What you should do: Report every line of the records that includes the word "CIRCLE".

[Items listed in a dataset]

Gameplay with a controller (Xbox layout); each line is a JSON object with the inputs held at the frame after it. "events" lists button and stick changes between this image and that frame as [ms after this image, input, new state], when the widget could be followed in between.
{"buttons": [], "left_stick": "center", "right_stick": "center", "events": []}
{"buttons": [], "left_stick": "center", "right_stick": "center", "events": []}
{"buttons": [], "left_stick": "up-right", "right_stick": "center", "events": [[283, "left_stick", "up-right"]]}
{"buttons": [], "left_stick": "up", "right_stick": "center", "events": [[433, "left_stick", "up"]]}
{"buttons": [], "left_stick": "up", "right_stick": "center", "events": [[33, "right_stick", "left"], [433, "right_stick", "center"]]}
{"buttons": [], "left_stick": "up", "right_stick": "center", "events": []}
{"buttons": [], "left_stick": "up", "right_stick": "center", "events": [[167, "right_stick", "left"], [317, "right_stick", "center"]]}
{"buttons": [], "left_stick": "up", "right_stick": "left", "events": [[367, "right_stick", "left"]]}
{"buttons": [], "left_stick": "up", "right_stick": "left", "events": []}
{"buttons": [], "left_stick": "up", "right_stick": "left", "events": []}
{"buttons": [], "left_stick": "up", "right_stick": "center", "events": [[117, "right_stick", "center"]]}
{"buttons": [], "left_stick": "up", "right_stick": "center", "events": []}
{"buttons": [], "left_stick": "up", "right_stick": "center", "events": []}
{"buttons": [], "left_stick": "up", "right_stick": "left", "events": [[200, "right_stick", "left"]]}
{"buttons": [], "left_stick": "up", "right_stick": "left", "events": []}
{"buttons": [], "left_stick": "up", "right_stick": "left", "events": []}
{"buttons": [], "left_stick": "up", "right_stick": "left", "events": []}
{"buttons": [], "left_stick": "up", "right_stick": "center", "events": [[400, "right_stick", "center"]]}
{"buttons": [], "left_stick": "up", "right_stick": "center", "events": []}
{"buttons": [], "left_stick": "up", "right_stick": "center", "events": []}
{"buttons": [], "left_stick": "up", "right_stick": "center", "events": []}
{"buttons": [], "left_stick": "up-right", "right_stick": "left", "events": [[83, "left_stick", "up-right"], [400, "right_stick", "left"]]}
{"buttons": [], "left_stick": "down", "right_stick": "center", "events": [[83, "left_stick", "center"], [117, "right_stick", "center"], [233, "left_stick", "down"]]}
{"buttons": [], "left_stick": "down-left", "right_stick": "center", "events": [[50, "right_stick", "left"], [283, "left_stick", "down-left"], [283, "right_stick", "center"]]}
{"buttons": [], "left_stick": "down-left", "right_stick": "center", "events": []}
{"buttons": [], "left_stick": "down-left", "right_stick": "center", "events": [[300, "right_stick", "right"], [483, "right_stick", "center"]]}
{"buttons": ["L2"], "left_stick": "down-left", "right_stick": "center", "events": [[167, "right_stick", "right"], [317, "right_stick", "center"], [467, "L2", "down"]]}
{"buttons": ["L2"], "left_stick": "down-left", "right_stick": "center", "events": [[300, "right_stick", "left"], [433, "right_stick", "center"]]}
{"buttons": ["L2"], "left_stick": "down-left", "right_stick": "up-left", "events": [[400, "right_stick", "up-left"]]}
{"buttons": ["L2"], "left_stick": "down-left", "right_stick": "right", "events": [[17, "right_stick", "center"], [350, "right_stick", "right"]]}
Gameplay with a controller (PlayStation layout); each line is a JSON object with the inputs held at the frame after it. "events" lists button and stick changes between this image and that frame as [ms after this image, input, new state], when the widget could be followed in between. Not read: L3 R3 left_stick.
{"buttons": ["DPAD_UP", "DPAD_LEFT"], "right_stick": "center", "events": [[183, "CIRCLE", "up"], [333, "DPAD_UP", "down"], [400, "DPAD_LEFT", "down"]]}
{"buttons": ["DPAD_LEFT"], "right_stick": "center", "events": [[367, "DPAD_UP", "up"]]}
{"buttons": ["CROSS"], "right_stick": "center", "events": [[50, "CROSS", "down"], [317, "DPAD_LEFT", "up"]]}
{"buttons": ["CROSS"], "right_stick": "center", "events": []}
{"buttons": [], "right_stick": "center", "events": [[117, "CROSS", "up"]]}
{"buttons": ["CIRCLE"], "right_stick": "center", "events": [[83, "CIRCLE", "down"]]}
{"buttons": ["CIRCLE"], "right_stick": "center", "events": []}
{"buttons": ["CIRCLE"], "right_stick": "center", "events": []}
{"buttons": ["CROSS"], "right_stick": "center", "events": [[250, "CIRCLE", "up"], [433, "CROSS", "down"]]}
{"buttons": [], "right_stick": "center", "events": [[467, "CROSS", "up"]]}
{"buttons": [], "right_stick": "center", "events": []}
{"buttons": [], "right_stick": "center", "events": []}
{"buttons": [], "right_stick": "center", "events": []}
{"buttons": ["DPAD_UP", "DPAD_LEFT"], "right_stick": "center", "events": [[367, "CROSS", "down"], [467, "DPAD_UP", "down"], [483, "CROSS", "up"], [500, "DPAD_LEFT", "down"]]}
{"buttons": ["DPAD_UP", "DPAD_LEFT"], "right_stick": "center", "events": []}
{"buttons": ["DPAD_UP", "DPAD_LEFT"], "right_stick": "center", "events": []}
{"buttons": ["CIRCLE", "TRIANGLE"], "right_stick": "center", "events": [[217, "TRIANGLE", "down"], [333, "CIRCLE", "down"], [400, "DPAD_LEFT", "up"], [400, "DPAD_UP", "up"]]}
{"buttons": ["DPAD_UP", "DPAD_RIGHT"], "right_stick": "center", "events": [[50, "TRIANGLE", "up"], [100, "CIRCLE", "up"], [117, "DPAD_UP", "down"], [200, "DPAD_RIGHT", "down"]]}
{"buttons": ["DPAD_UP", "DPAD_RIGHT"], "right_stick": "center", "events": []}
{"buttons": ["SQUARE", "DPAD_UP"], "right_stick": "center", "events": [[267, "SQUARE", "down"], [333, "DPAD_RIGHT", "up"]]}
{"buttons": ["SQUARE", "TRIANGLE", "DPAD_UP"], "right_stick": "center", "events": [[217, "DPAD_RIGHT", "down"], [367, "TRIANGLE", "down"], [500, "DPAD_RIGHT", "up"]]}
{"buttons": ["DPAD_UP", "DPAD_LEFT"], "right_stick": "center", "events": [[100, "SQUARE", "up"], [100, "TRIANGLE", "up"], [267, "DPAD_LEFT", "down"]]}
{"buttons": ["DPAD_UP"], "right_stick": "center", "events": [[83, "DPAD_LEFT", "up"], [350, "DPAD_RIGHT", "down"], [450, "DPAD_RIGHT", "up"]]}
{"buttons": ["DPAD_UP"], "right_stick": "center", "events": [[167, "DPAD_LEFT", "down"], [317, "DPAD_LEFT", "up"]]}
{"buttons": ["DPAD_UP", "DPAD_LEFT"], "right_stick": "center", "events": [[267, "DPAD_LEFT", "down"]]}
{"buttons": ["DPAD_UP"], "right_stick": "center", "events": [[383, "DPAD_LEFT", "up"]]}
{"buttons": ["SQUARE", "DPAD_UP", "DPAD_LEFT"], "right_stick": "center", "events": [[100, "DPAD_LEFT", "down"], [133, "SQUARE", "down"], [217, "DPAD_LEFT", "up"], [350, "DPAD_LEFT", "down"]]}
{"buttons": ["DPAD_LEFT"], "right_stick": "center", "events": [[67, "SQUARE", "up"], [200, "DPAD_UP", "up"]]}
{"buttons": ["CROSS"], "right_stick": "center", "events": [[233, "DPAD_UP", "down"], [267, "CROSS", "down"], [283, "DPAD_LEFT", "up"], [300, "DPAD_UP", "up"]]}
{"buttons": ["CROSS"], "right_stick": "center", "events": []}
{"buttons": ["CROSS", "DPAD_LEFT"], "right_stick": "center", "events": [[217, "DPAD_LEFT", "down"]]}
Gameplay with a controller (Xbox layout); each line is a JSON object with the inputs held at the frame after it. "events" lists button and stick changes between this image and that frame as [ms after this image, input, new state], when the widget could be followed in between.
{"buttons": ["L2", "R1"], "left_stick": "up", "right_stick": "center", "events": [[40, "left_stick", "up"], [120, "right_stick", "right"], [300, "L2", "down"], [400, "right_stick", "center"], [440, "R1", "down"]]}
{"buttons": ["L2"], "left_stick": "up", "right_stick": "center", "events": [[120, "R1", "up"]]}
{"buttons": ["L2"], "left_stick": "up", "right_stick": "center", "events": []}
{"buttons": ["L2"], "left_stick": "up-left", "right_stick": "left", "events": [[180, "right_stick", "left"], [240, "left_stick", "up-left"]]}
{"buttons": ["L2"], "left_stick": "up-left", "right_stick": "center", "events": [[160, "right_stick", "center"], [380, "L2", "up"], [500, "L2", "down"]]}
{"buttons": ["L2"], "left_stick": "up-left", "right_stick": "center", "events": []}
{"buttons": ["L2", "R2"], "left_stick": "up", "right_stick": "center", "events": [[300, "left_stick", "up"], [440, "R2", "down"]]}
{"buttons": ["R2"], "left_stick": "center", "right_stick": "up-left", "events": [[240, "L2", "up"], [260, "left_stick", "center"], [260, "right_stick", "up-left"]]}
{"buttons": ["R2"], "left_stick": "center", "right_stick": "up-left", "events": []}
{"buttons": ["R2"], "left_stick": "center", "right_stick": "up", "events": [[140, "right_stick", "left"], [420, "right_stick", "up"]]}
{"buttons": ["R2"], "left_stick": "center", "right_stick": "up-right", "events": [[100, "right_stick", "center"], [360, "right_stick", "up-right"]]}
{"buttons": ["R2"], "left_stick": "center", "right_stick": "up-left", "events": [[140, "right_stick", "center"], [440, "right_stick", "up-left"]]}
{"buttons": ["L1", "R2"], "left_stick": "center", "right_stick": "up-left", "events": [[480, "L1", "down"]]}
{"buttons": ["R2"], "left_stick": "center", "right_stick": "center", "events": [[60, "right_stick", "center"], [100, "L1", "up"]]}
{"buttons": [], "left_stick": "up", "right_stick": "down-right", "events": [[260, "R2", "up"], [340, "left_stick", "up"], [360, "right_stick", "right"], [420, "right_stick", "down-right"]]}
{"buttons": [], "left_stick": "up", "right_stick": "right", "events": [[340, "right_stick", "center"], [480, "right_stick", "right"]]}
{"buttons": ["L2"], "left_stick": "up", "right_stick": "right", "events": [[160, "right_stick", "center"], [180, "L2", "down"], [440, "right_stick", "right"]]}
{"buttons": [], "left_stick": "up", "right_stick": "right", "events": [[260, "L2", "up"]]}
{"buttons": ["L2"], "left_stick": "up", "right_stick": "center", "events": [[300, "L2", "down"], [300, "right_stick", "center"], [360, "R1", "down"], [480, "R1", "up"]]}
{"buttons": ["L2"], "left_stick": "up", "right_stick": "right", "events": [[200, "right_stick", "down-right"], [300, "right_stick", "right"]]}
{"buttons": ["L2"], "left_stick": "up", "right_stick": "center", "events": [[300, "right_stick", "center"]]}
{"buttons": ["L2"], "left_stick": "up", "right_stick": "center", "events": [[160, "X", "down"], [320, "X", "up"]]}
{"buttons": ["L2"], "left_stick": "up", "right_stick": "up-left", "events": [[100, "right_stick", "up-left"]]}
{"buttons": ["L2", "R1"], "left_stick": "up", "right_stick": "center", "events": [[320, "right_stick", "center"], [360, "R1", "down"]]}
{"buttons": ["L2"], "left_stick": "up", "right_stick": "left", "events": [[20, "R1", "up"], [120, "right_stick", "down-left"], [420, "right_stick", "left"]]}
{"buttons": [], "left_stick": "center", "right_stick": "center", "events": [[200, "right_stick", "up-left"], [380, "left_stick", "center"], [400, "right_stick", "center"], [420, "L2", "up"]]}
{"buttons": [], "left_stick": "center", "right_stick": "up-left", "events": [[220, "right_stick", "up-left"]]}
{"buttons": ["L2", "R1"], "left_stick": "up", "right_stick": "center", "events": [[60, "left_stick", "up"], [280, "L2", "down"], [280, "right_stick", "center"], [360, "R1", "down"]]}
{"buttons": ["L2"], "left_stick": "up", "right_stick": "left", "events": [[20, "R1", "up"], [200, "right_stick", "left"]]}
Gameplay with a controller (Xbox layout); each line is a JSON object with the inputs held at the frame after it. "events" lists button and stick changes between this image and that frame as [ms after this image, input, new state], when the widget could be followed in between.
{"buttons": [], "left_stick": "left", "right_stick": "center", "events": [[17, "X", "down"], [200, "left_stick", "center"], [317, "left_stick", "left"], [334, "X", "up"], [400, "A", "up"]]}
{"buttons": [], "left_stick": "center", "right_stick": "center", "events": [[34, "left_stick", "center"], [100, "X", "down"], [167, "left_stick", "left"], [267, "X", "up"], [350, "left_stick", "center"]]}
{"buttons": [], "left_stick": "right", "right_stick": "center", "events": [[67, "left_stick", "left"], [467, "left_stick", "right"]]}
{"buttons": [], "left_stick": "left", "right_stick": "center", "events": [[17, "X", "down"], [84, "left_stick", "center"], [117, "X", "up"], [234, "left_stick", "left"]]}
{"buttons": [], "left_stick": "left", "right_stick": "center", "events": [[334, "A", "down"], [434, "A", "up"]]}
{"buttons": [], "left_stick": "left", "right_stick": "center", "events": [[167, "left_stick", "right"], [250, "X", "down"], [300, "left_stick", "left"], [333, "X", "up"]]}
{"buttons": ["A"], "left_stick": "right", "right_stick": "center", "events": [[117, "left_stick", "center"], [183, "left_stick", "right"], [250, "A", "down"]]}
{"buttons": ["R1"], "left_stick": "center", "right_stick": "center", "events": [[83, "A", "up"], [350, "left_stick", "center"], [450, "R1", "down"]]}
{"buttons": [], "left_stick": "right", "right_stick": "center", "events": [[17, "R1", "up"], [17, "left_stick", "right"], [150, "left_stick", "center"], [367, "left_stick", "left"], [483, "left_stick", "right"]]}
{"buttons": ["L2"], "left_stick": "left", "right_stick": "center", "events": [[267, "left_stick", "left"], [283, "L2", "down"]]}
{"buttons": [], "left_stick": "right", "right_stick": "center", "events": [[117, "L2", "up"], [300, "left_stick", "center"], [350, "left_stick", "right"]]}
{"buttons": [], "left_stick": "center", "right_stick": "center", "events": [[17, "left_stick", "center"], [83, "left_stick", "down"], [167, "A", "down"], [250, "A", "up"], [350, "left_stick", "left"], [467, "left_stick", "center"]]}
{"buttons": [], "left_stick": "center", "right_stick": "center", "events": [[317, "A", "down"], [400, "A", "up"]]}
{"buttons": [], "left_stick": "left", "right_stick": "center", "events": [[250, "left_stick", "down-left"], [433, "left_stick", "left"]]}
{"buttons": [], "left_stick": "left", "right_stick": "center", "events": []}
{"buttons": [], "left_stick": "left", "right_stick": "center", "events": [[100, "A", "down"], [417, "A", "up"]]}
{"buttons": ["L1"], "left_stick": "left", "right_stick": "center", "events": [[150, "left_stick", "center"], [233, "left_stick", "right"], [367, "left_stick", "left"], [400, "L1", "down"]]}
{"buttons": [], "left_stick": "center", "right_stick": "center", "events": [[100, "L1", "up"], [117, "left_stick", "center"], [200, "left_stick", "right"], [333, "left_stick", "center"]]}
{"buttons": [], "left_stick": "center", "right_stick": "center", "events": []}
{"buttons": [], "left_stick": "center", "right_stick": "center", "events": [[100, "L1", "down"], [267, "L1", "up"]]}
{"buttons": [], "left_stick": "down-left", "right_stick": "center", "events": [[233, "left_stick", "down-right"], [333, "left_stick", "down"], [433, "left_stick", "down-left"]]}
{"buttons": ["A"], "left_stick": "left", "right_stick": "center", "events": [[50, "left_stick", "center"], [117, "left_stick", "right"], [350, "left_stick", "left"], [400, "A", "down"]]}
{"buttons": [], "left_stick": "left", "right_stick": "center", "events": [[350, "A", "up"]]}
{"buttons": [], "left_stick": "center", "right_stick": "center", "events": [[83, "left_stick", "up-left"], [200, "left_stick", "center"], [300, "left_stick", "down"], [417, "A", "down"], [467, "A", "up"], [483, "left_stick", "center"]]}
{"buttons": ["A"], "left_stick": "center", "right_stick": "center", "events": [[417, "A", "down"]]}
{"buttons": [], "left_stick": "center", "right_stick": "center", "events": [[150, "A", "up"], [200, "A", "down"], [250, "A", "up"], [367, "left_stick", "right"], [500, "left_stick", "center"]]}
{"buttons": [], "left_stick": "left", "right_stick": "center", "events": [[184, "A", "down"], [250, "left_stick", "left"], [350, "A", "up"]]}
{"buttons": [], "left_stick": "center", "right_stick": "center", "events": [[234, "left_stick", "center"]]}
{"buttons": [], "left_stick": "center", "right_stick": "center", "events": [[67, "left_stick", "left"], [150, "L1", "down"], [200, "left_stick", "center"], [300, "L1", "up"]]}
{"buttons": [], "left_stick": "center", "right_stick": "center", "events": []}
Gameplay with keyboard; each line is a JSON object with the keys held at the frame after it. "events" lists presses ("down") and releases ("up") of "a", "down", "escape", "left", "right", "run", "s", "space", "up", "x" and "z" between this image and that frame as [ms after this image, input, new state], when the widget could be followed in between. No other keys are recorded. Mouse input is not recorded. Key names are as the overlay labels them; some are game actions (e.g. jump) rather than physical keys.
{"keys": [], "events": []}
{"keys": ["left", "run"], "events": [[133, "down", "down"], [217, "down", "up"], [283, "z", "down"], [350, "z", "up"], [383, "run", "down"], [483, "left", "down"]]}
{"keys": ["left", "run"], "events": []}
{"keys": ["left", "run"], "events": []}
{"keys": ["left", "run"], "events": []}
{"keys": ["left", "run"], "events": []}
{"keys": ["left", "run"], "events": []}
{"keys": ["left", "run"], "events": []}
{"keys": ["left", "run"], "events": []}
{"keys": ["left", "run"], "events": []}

Response below:
{"buttons": ["DPAD_UP", "DPAD_LEFT"], "right_stick": "center", "events": [[183, "CIRCLE", "up"], [333, "DPAD_UP", "down"], [400, "DPAD_LEFT", "down"]]}
{"buttons": ["CIRCLE"], "right_stick": "center", "events": [[83, "CIRCLE", "down"]]}
{"buttons": ["CIRCLE"], "right_stick": "center", "events": []}
{"buttons": ["CIRCLE"], "right_stick": "center", "events": []}
{"buttons": ["CROSS"], "right_stick": "center", "events": [[250, "CIRCLE", "up"], [433, "CROSS", "down"]]}
{"buttons": ["CIRCLE", "TRIANGLE"], "right_stick": "center", "events": [[217, "TRIANGLE", "down"], [333, "CIRCLE", "down"], [400, "DPAD_LEFT", "up"], [400, "DPAD_UP", "up"]]}
{"buttons": ["DPAD_UP", "DPAD_RIGHT"], "right_stick": "center", "events": [[50, "TRIANGLE", "up"], [100, "CIRCLE", "up"], [117, "DPAD_UP", "down"], [200, "DPAD_RIGHT", "down"]]}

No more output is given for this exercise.